We are diversifying ourselves to apply formal verification on 3️⃣ new languages with Solidity, Rust, and TypeScript. In this article we describe our approach. For these three languages, we translate the code to the proof system 🐓 Coq. We generate the cleanest 🧼 possible output to simplify the formal verification 📐 effort that comes after.
Formal verification is a way to ensure that a program follows its specification in 💯% of cases thanks to the use of mathematical methods. It removes far more bugs and security issues than testing, and is necessary to deliver software of the highest quality 💎.
🗺️ General plan
To apply formal verification to real-sized applications, we need to handle thousands of lines of code in a seamless way. We rely on the proof system Coq to write our proofs, as it has a mature ecosystem, and automated (SMT) and interactive ways to write proofs. To keep the proofs simple, we must find an efficient way to convert an existing and evolving codebase to Coq.
For example, given the following TypeScript example:
export function checkIfEnoughCredits(user: User, credits: number): boolean {
if (user.isAdmin) {
return credits >= 0;
}
return credits >= 1000;
}
we want to generate the corresponding Coq code in an automated way:
Definition checkIfEnoughCredits (user : User) (credits : number) : bool :=
if user.(User.isAdmin) then
credits >= 0
else
credits >= 1000.
This is the exact equivalent written using the Coq syntax, where we check the credits
condition depending on the user's status. This is the checkIfEnoughCredits
definition a Coq developer would directly write, in an idiomatic way.
We make some hypothesis on the input code. In TypeScript we assume the code does not contain mutations, which is often the case to simplify asynchronous code. In Rust we have other hypothesis as making safe mutations is one of the keys features of the language and a frequent pattern. For each language we look for a correct subset to work on, to support common use cases and still generate a clean Coq code.
🇸 Solidity
➡️ Project page ⬅️
The Solidity language is the main language to write smart contracts on the Ethereum blockchain.
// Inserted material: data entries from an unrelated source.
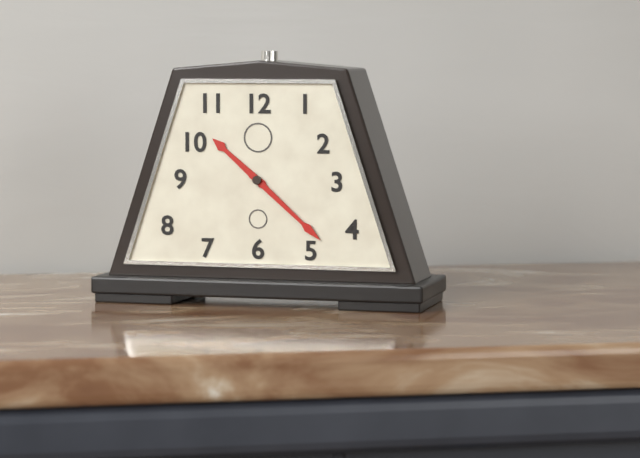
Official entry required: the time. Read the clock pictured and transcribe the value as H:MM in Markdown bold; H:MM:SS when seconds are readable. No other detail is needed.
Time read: **10:22**
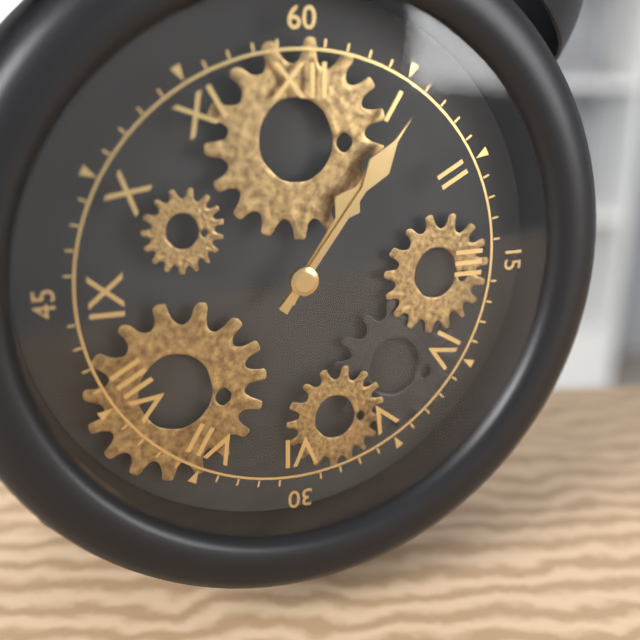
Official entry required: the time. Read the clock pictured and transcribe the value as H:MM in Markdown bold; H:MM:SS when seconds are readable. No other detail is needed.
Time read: **1:06**
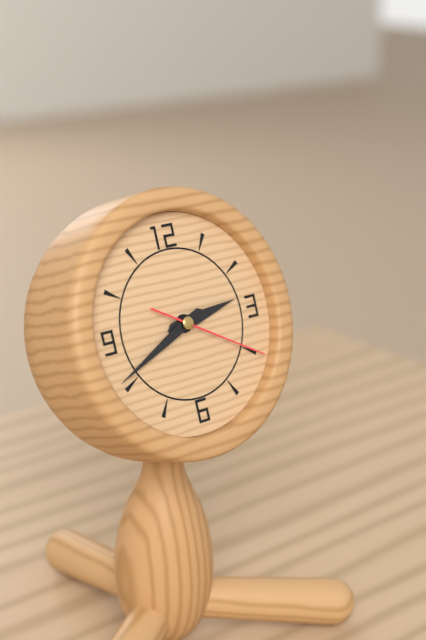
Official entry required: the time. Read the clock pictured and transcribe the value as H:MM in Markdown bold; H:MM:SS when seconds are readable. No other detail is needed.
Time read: **2:41:20**
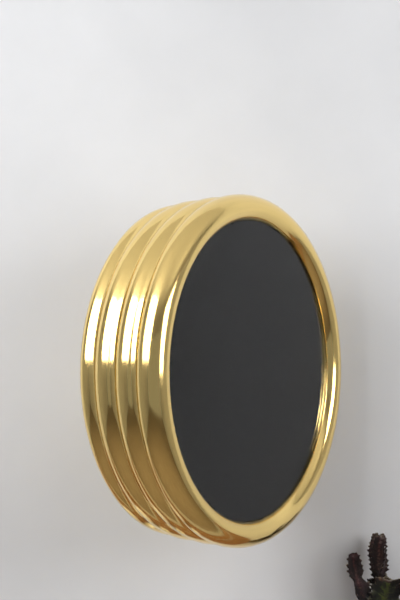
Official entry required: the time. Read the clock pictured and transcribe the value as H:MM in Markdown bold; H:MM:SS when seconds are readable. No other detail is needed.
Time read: **5:19:57**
As smart contracts cannot be easily updated and handle a large amount of money, it is critical to formally verify them to prevent bugs.
Our strategy is to develop a translator coq-of-solidity from Solidity to Coq. We are using an implementation of an ERC-20 smart contract as an example to guide our translation. Two top difficulties in the translation of Solidity programs are:
- the use of object-oriented programming with inheritance on classes,
- the use of mutations and errors, that need to be handled in a monad.
We are still trying various approach to handle these difficulties and generate a clean Coq output for most cases.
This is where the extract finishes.